DPLL Algorithm - The Algorithm

The Algorithm

The basic backtracking algorithm runs by choosing a literal, assigning a truth value to it, simplifying the formula and then recursively checking if the simplified formula is satisfiable; if this is the case, the original formula is satisfiable; otherwise, the same recursive check is done assuming the opposite truth value. This is known as the splitting rule, as it splits the problem into two simpler sub-problems. The simplification step essentially removes all clauses which become true under the assignment from the formula, and all literals that become false from the remaining clauses.

The DPLL algorithm enhances over the backtracking algorithm by the eager use of the following rules at each step:

Unit propagation

If a clause is a unit clause, i.e. it contains only a single unassigned literal, this clause can only be satisfied by assigning the necessary value to make this literal true. Thus, no choice is necessary. In practice, this often leads to deterministic cascades of units, thus avoiding a large part of the native search space.

Pure literal elimination

If a propositional variable occurs with only one polarity in the formula, it is called pure. Pure literals can always be assigned in a way that makes all clauses containing them true. Thus, these clauses do not constrain the search anymore and can be deleted.

Unsatisfiability of a given partial assignment is detected if one clause becomes empty, i.e. if all its variables have been assigned in a way that makes the corresponding literals false. Satisfiability of the formula is detected either when all variables are assigned without generating the empty clause, or, in modern implementations, if all clauses are satisfied. Unsatisfiability of the complete formula can only be detected after exhaustive search.

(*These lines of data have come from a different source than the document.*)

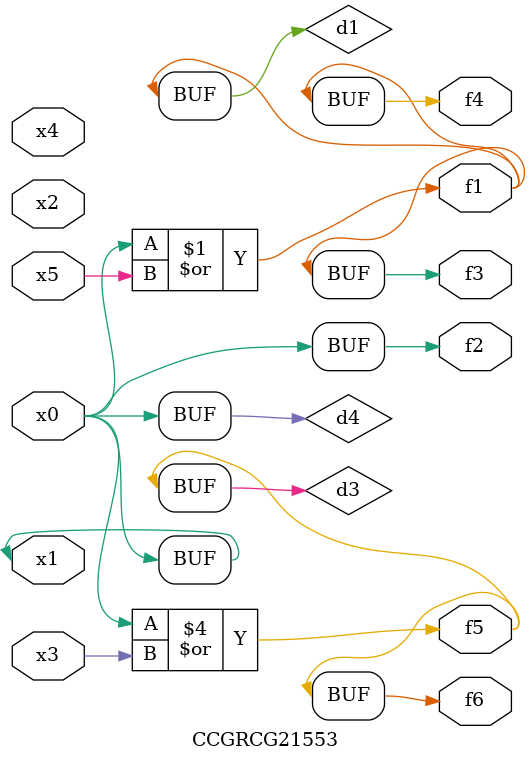
<source format=v>
module CCGRCG21553(
	input x0, x1, x2, x3, x4, x5,
	output f1, f2, f3, f4, f5, f6
);

	wire d1, d2, d3, d4;

	or (d1, x0, x5);
	xnor (d2, x1, x4);
	or (d3, x0, x3);
	buf (d4, x0, x1);
	assign f1 = d1;
	assign f2 = d4;
	assign f3 = d1;
	assign f4 = d1;
	assign f5 = d3;
	assign f6 = d3;
endmodule

</source>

The DPLL algorithm can be summarized in the following pseudocode, where Φ is the CNF formula:

Algorithm DPLL Input: A set of clauses Φ. Output: A Truth Value. function DPLL(Φ) if Φ is a consistent set of literals then return true; if Φ contains an empty clause then return false; for every unit clause l in Φ Φ ← unit-propagate(l, Φ); for every literal l that occurs pure in Φ Φ ← pure-literal-assign(l, Φ); l ← choose-literal(Φ); return DPLL(Φ ∧ l) or DPLL(Φ ∧ not(l));

In this pseudocode, unit-propagate(l, Φ) and pure-literal-assign(l, Φ) are functions that return the result of applying unit propagation and the pure literal rule, respectively, to the literal l and the formula Φ. In other words, they replace every occurrence of l with "true" and every occurrence of not l with "false" in the formula Φ, and simplify the resulting formula. The pseudocode DPLL function only returns whether the final assignment satisfies the formula or not. In a real implementation, the partial satisfying assignment typically is also returned on success; this can be derived from the consistent set of literals of the first if statement of the function.

The Davis–Logemann–Loveland algorithm depends on the choice of branching literal, which is the literal considered in the backtracking step. As a result, this is not exactly an algorithm, but rather a family of algorithms, one for each possible way of choosing the branching literal. Efficiency is strongly affected by the choice of the branching literal: there exist instances for which the running time is constant or exponential depending on the choice of the branching literals. Such choice functions are also called heuristic functions or branching heuristics.